Problem 56
The American physical chemist Gilbert Newton Lewis (1875-1946) proposed a unit of time called the jiffy. According to Lewis, 1 jiffy is the time it takes light to travel 1 centimeter. (a) If you perform a task in a jiffy, how long does it take in seconds? (b) How many jiffys are in 1 minute? Use the fact that the speed of light is approximately \(3.00 \times 10^{8} \mathrm{~m} / \mathrm{s}\).
Problem 57
Suppose \(1.0 \mathrm{~m}^{3}\) of oil is spilled into the ocean. Find the area of the resulting slick, assuming that it is one molecule thick and that each molecule occupies a cube \(0.50 \mu \mathrm{m}\) on a side.
Problem 58
The acceleration due to gravity is approximately \(9.81 \mathrm{~m} / \mathrm{s}^{2}\) (depending on your location). What is the acceleration due to gravity in centimeters per second squared?
Problem 59
Velocity can be related to acceleration and distance by the following equation: \(v^{2}=2 a x^{p}\). Find the power \(p\) that makes this equation dimensionally consistent.
Problem 60
Acceleration is related to distance and time by the following equation: \(a=2 x t^{p}\).
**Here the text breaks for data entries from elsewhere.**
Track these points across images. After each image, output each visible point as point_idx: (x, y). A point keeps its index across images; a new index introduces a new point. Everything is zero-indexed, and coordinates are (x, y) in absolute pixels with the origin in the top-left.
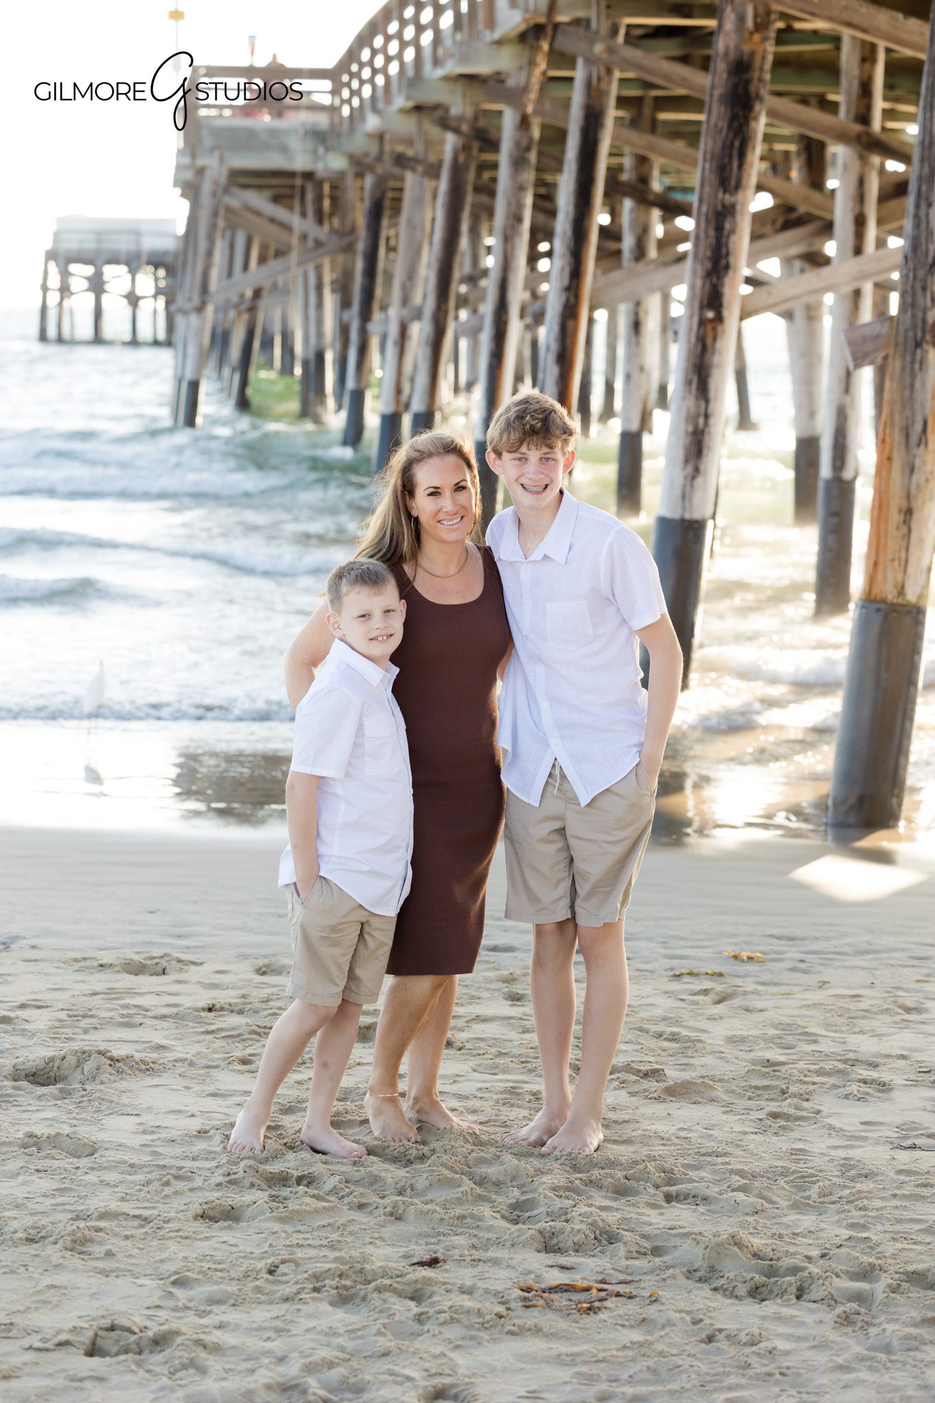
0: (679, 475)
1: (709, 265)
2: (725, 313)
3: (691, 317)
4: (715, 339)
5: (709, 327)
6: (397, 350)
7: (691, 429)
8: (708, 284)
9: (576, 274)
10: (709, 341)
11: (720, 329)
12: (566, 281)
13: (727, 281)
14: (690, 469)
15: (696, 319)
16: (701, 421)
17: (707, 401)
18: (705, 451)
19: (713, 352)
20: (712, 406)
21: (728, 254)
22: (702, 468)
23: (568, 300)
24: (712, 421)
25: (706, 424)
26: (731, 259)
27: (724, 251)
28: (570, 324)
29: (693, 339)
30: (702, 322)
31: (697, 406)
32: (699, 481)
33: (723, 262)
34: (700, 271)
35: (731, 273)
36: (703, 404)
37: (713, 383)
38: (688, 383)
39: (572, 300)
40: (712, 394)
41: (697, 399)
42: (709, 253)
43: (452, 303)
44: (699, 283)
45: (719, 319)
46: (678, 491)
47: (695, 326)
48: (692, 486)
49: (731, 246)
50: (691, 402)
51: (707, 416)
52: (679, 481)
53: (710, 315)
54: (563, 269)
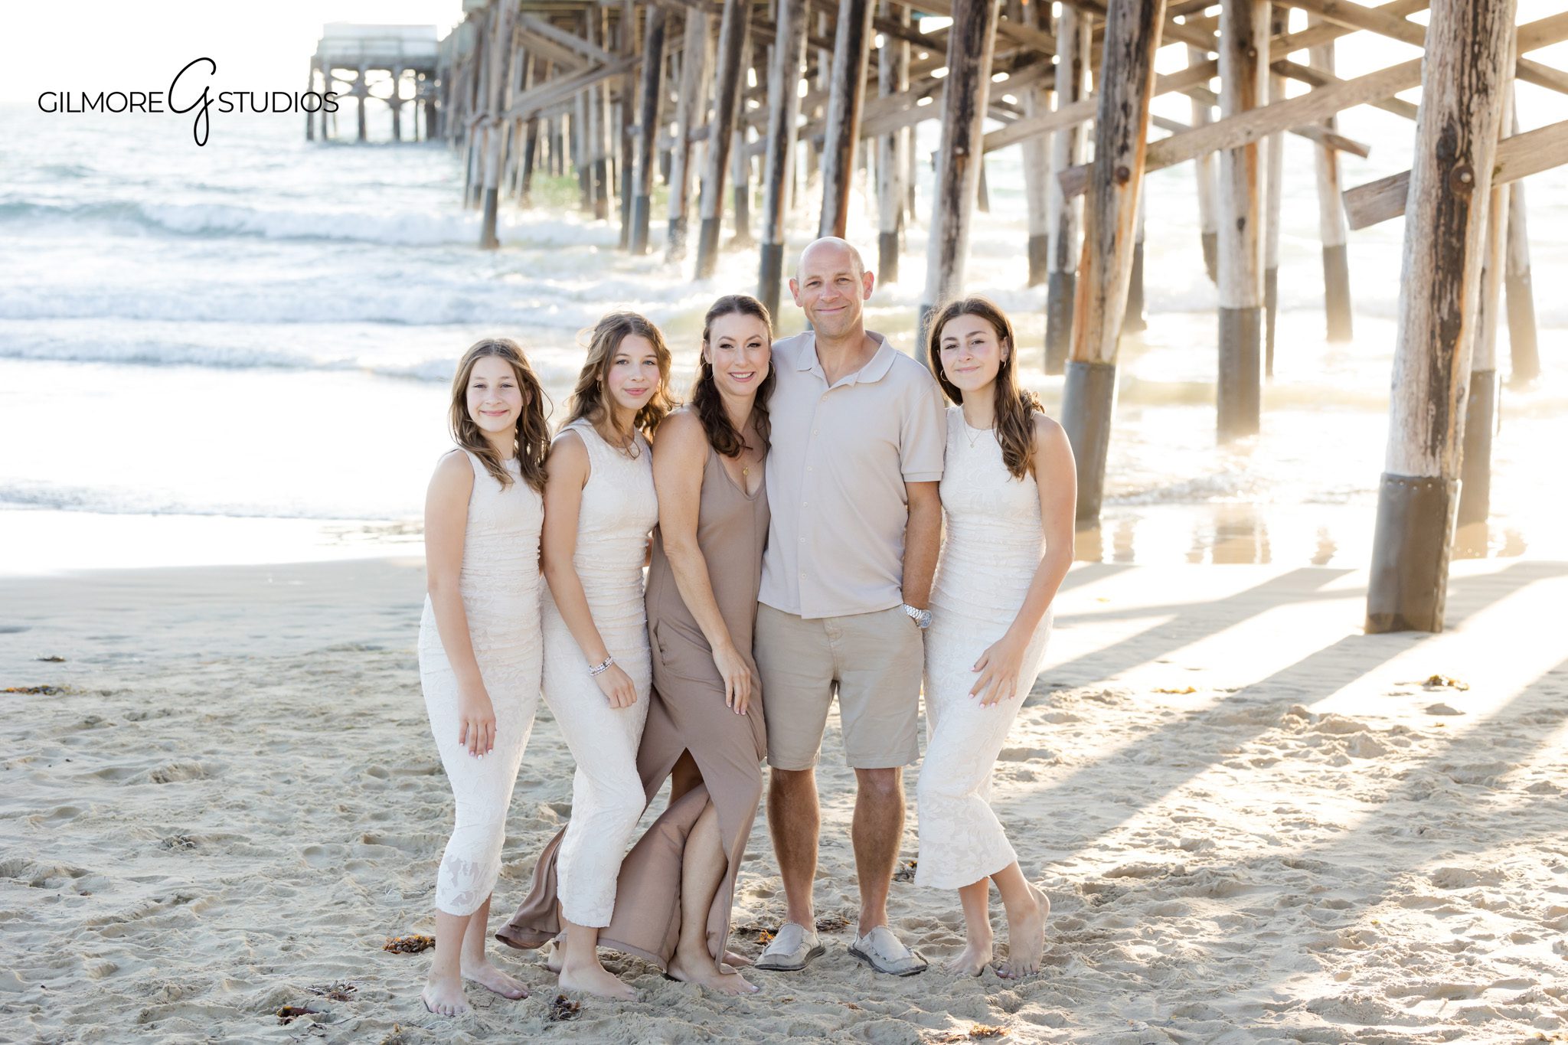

Find the power \(p\) that makes this equation dimensionally consistent.
Problem 61
Give an order-of-magnitude estimate for the time in seconds of the following: (a) a year, (b) a baseball game, (c) a heartbeat, (d) the age of Earth, (e) your age.
Problem 62
Give an order-of-magnitude estimate for the length in meters of the following: (a) your height, (b) a fly, (c) a car, (d) a jetliner, (e) an interstate highway stretching from coast to coast.
Problem 63
The first several digits of \(\pi\) are known to be \(\pi=3.14159265358979 \ldots\). What is \(\pi\) to (a) three significant figures and (b) five significant figures?
Problem 64
What is the area of a circle of radius \(24.87 \mathrm{~m}\) ?
Problem 65
Give a ballpark estimate of the number of seats in a typical Major League ballpark (see Figure 1.15). Show your reasoning.